Step-by-step explanation:
In addressing whether Ray and Kelsey can both be correct in the assertion about the number of intercepts for a third-degree polynomial, it is important to clarify that a third-degree polynomial can indeed have up to three zeros. However, the term 'intercepts' can refer to both x-intercepts (zeros) and y-intercepts. A third-degree polynomial can have only one y-intercept and up to three x-intercepts, making a total of four possible intercepts on the graph if we consider both types of intercepts. Hence, Ray referring to four intercepts and Kelsey arguing for three zeros are both correct.
Now, let's discuss the key features of the function g(x) = (x + 2)(x - 1)(x - 2).

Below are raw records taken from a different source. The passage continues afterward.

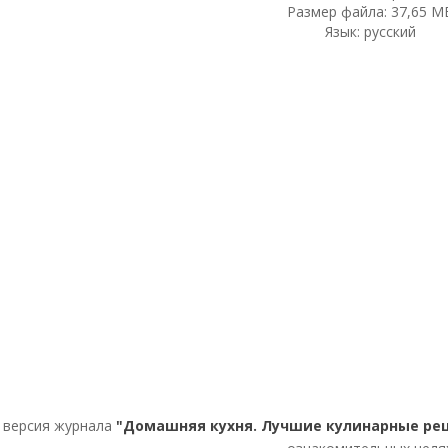
Размер файла: 37,65 М
Язык: русский
 версия журнала
"Домашняя кухня. Лучшие кулинарные рец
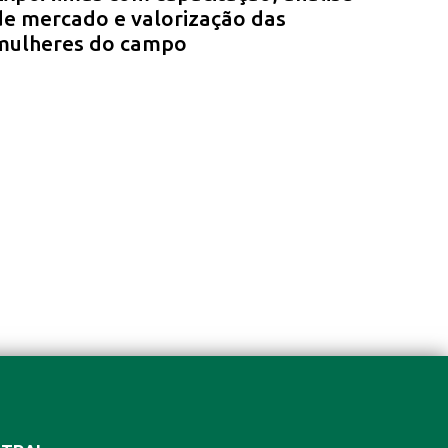
de mercado e valorização das
mulheres do campo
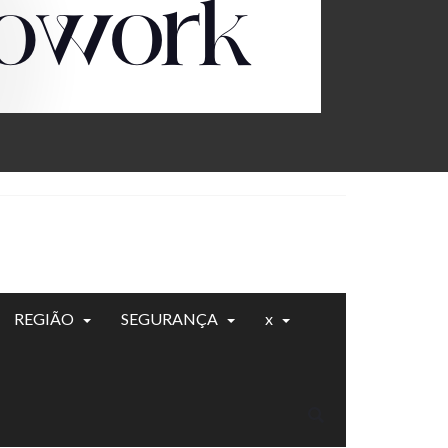
REGIÃO
SEGURANÇA
x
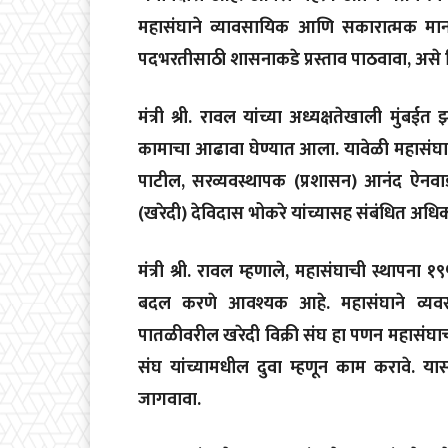
महासंघाने व्यावसायिक आणि सकारात्मक मा
पदभरतीसाठी शासनाकडे प्रस्ताव पाठवावा, असे नि
मंत्री श्री. रावल यांच्या अध्यक्षतेखाली मुंबई
कामाचा आढावा घेण्यात आला. यावेळी महासंघाचे
पाटील, सरव्यवस्थापक (प्रशासन) आनंद ऐनवाड
(खरेदी) देविदास भोकरे यांच्यासह संबंधित अधिक
मंत्री श्री. रावल म्हणाले, महासंघाची स्थापना १
बदल करणे आवश्यक आहे. महासंघाने व्यवस
पातळीवरील खरेदी विक्री संघ हा पणन महासंघा
संघ यांच्यामधील दुवा म्हणून काम करावे. यासाठ
जागवावा.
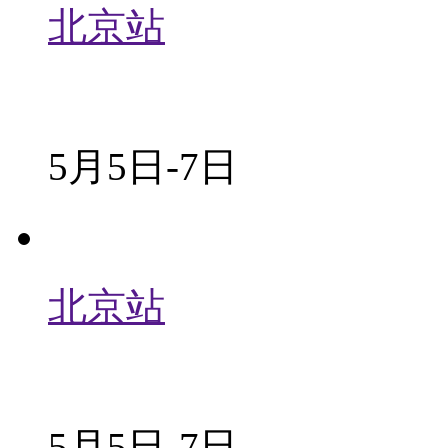
北京站
5月5日-7日
北京站
5月5日-7日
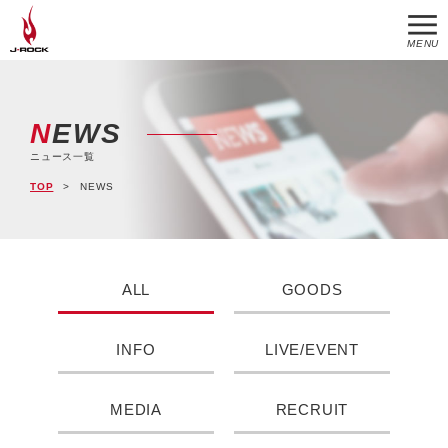
MENU
NEWS
ニュース一覧
TOP
NEWS
ALL
GOODS
INFO
LIVE/EVENT
MEDIA
RECRUIT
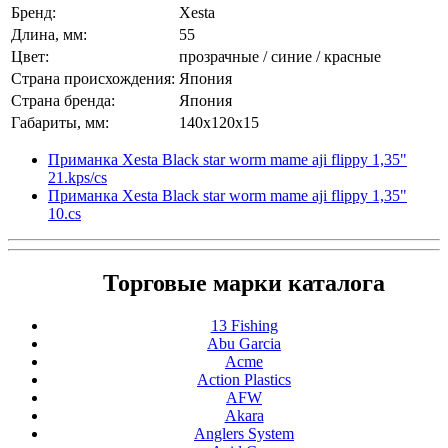
Бренд:
Xesta
Длина, мм:
55
Цвет:
прозрачные / синие / красные
Страна происхождения:
Япония
Страна бренда:
Япония
Габариты, мм:
140x120x15
Приманка Xesta Black star worm mame aji flippy 1,35"
21.kps/cs
Приманка Xesta Black star worm mame aji flippy 1,35"
10.cs
Торговые марки каталога
13 Fishing
Abu Garcia
Acme
Action Plastics
AFW
Akara
Anglers System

First, end behavior of this cubic function is such that as x approaches negative infinity, g(x) approaches negative infinity; and as x approaches positive infinity, g(x) approaches positive infinity.
This is because the leading coefficient is positive, which suggests that both tails of the curve extend outward and upward. The y-intercept of the function is the value of g(x) when x is zero, which is obtained by substituting x with 0 in the function: g(0) = (0 + 2)(0 - 1)(0 - 2), resulting in a y-intercept at (0, 4). Lastly, the zeros (or x-intercepts) of the function are the solutions to the equation g(x) = 0, which are x = -2, x = 1, and x = 2.